REQUIREMENT
Using the records below, copy out exactly the line that contains "<!-- ### 😂 Random Dev Meme -->" and every line that follows it, up to and including the last, and no others.

Collected data:
──────
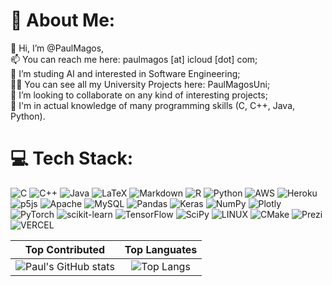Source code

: # 💫 About Me:
👋 Hi, I’m @PaulMagos,<br>📫 You can reach me here: paulmagos [at] icloud [dot] com;<br>👀 I’m studing AI and interested in Software Engineering;<br>👨‍🎓 You can see all my University Projects here: PaulMagosUni;<br>💞️ I’m looking to collaborate on any kind of interesting projects;<br>🌱 I'm in actual knowledge of many programming skills (C, C++, Java, Python).


# 💻 Tech Stack:
![C](https://img.shields.io/badge/c-%2300599C.svg?style=for-the-badge&logo=c&logoColor=white) ![C++](https://img.shields.io/badge/c++-%2300599C.svg?style=for-the-badge&logo=c%2B%2B&logoColor=white) ![Java](https://img.shields.io/badge/java-%23ED8B00.svg?style=for-the-badge&logo=java&logoColor=white) ![LaTeX](https://img.shields.io/badge/latex-%23008080.svg?style=for-the-badge&logo=latex&logoColor=white) ![Markdown](https://img.shields.io/badge/markdown-%23000000.svg?style=for-the-badge&logo=markdown&logoColor=white) ![R](https://img.shields.io/badge/r-%23276DC3.svg?style=for-the-badge&logo=r&logoColor=white) ![Python](https://img.shields.io/badge/python-3670A0?style=for-the-badge&logo=python&logoColor=ffdd54) ![AWS](https://img.shields.io/badge/AWS-%23FF9900.svg?style=for-the-badge&logo=amazon-aws&logoColor=white) ![Heroku](https://img.shields.io/badge/heroku-%23430098.svg?style=for-the-badge&logo=heroku&logoColor=white) ![p5js](https://img.shields.io/badge/p5.js-ED225D?style=for-the-badge&logo=p5.js&logoColor=FFFFFF) ![Apache](https://img.shields.io/badge/apache-%23D42029.svg?style=for-the-badge&logo=apache&logoColor=white) ![MySQL](https://img.shields.io/badge/mysql-%2300f.svg?style=for-the-badge&logo=mysql&logoColor=white) ![Pandas](https://img.shields.io/badge/pandas-%23150458.svg?style=for-the-badge&logo=pandas&logoColor=white) ![Keras](https://img.shields.io/badge/Keras-%23D00000.svg?style=for-the-badge&logo=Keras&logoColor=white) ![NumPy](https://img.shields.io/badge/numpy-%23013243.svg?style=for-the-badge&logo=numpy&logoColor=white) ![Plotly](https://img.shields.io/badge/Plotly-%233F4F75.svg?style=for-the-badge&logo=plotly&logoColor=white) ![PyTorch](https://img.shields.io/badge/PyTorch-%23EE4C2C.svg?style=for-the-badge&logo=PyTorch&logoColor=white) ![scikit-learn](https://img.shields.io/badge/scikit--learn-%23F7931E.svg?style=for-the-badge&logo=scikit-learn&logoColor=white) ![TensorFlow](https://img.shields.io/badge/TensorFlow-%23FF6F00.svg?style=for-the-badge&logo=TensorFlow&logoColor=white) ![SciPy](https://img.shields.io/badge/SciPy-%230C55A5.svg?style=for-the-badge&logo=scipy&logoColor=%white) ![LINUX](https://img.shields.io/badge/Linux-FCC624?style=for-the-badge&logo=linux&logoColor=black) ![CMake](https://img.shields.io/badge/CMake-%23008FBA.svg?style=for-the-badge&logo=cmake&logoColor=white) ![Prezi](https://img.shields.io/badge/Prezi-%23000000.svg?style=for-the-badge&logo=Prezi&logoColor=white) ![VERCEL](https://img.shields.io/badge/Vercel-black?style=for-the-badge&logo=Vercel&logoColor=white)

<!-- ### 🔝 Top Contributed Repo -->
<!-- ![](https://github-contributor-stats.vercel.app/api?username=PaulMagos&limit=5&theme=dark&combine_all_yearly_contributions=true) -->
Top Contributed             |  Top Languates
:-------------------------:|:-------------------------:
![Paul's GitHub stats](https://githum-readme-stats-self-hosted.vercel.app/api?username=PaulMagos&show_icons=true&theme=ambient_gradient&hide_border=true)  |  ![Top Langs](https://githum-readme-stats-self-hosted.vercel.app/api/top-langs/?username=PaulMagos&theme=ambient_gradient&hide_border=true&hide_progress=false)

<!--![Harlok's WakaTime stats](https://githum-readme-stats-self-hosted.vercel.app/api/wakatime?username=PaulMagos&theme=transparent&hide_border=true)-->

<!-- ### 😂 Random Dev Meme -->
<!-- <img src="https://rm.up.railway.app/" width="512px"/> -->

<!-- Proudly created with GPRM ( https://gprm.itsvg.in ) -->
──────
SOLUTION
<!-- ### 😂 Random Dev Meme -->
<!-- <img src="https://rm.up.railway.app/" width="512px"/> -->

<!-- Proudly created with GPRM ( https://gprm.itsvg.in ) -->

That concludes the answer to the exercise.